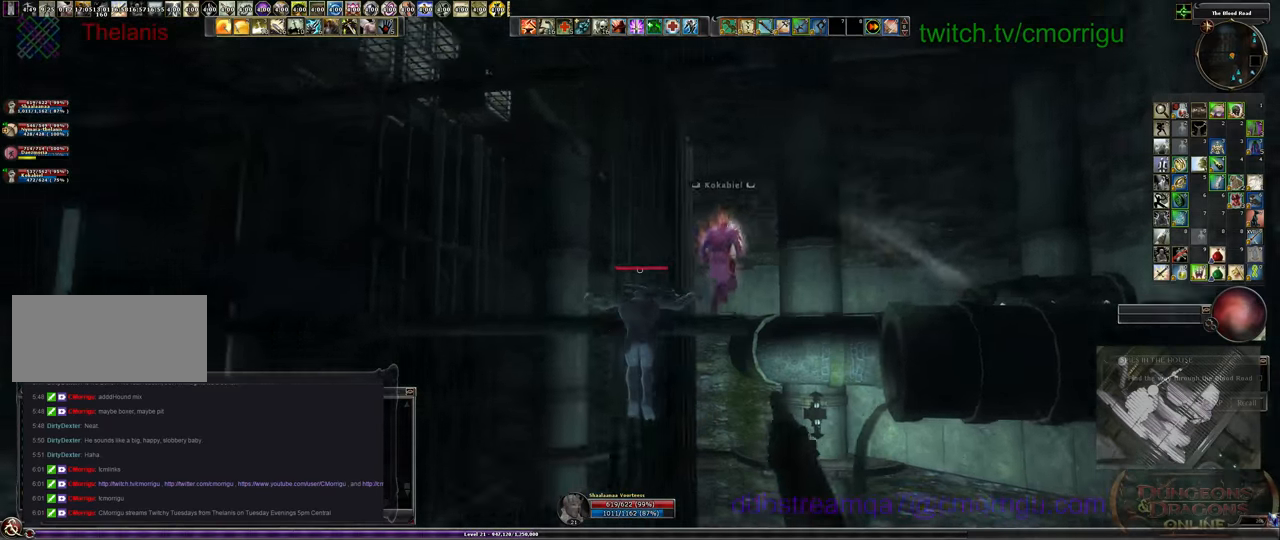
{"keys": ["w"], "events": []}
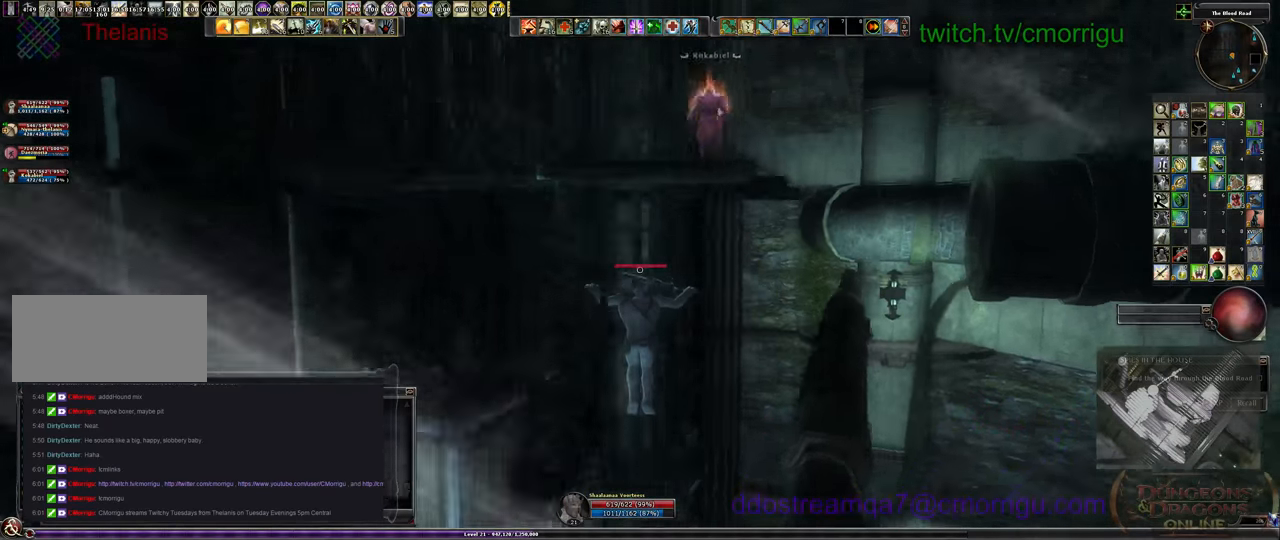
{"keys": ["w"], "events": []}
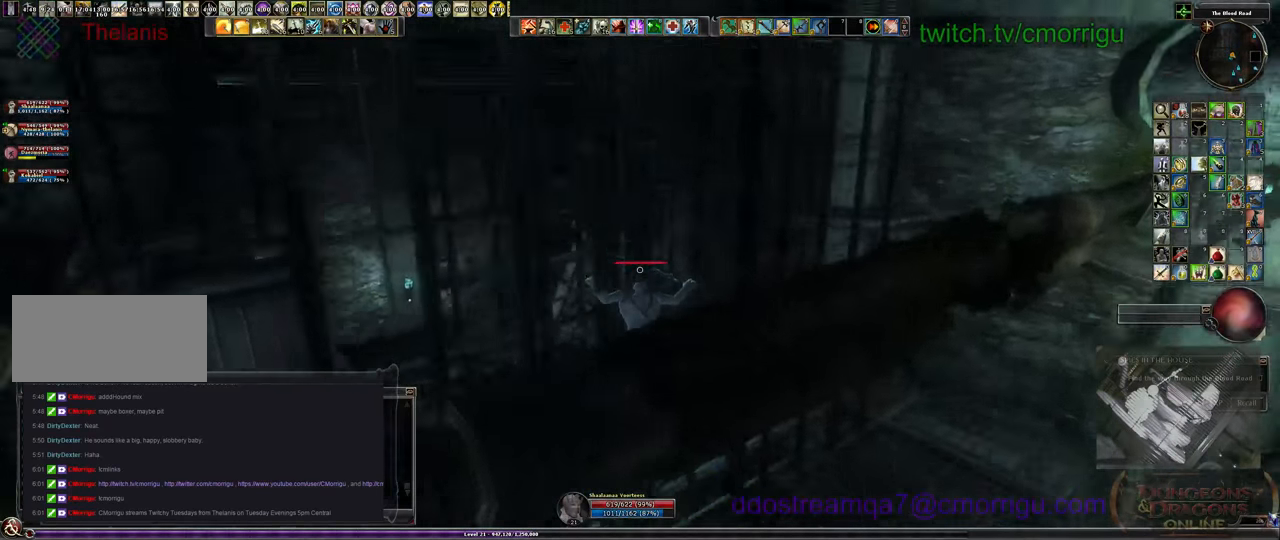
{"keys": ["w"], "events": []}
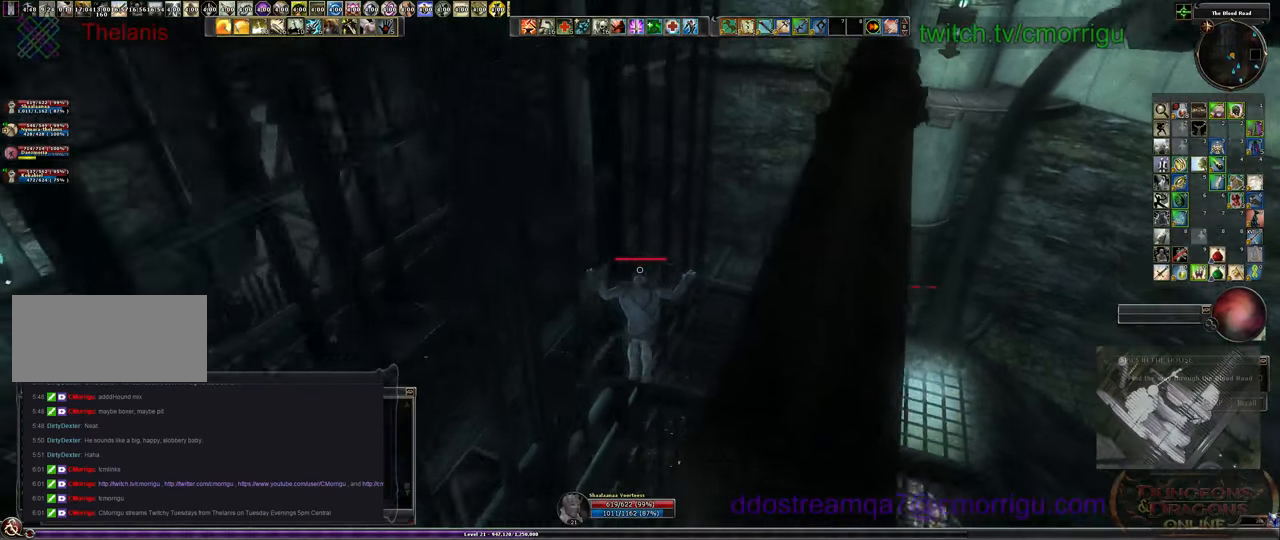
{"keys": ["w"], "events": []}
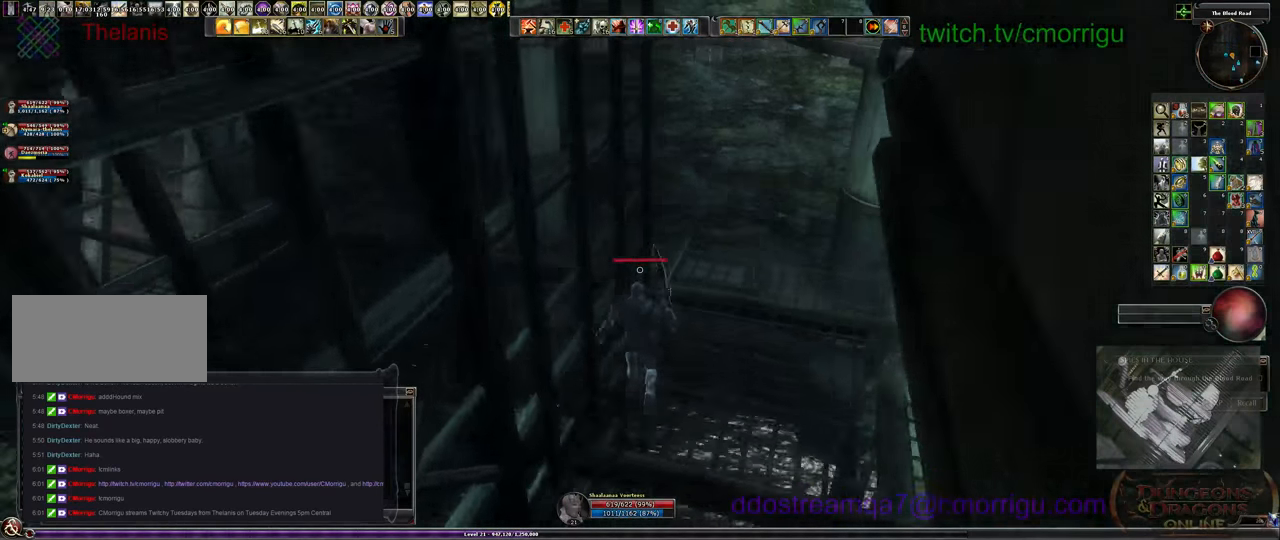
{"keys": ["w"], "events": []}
--
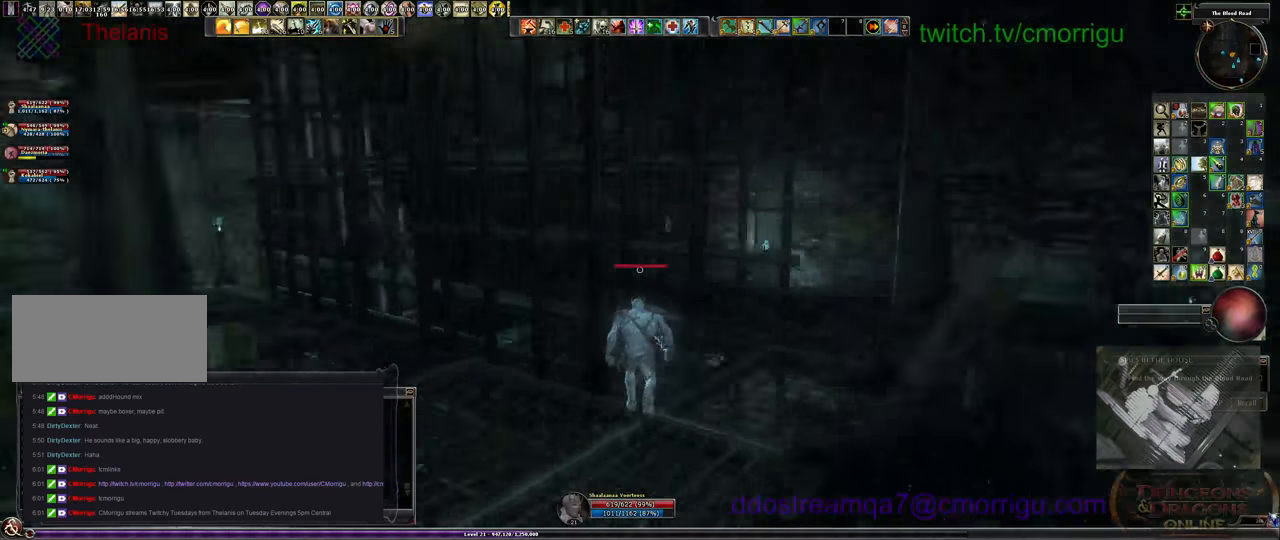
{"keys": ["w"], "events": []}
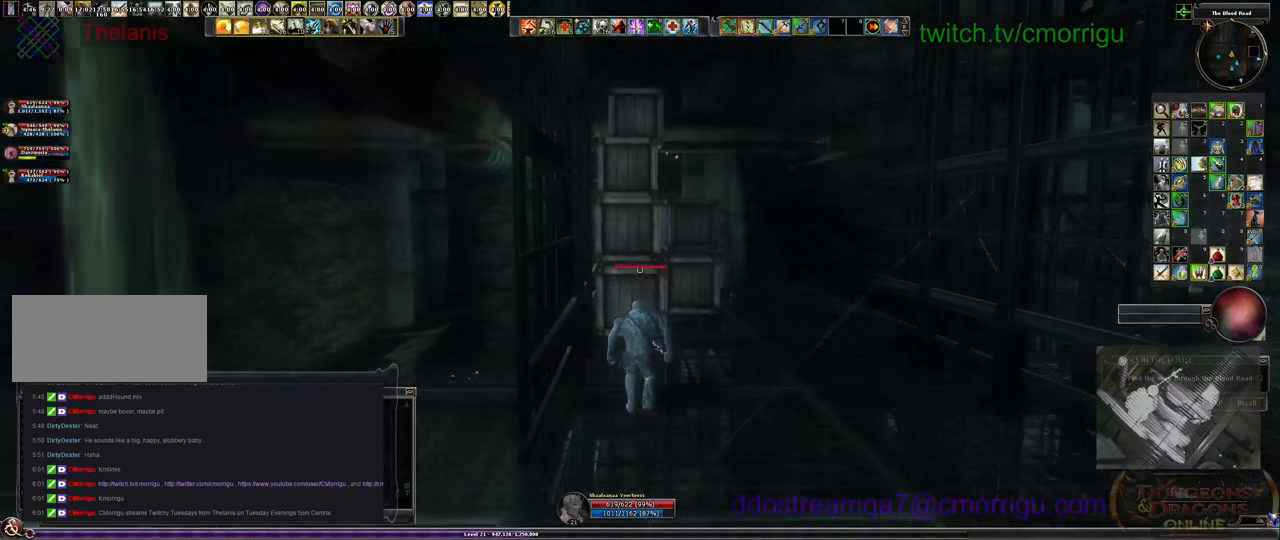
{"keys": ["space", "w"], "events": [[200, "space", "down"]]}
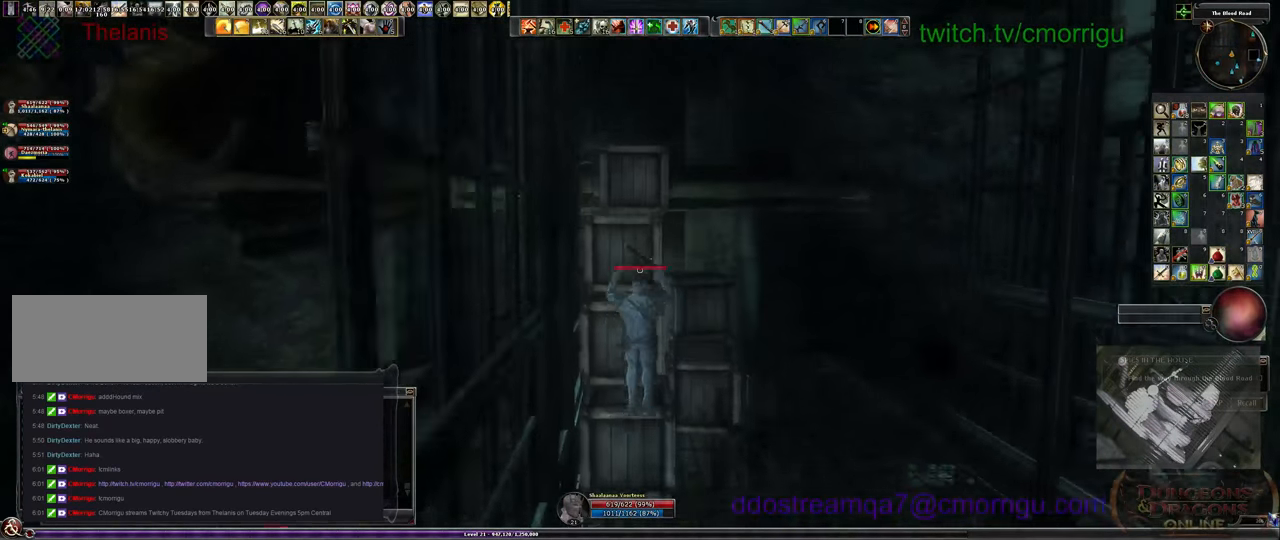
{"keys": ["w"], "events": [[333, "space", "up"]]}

* **Problem requirements**
This task calls for each line of the material that contains "space".

* **Task solution**
{"keys": ["space", "w"], "events": [[200, "space", "down"]]}
{"keys": ["w"], "events": [[333, "space", "up"]]}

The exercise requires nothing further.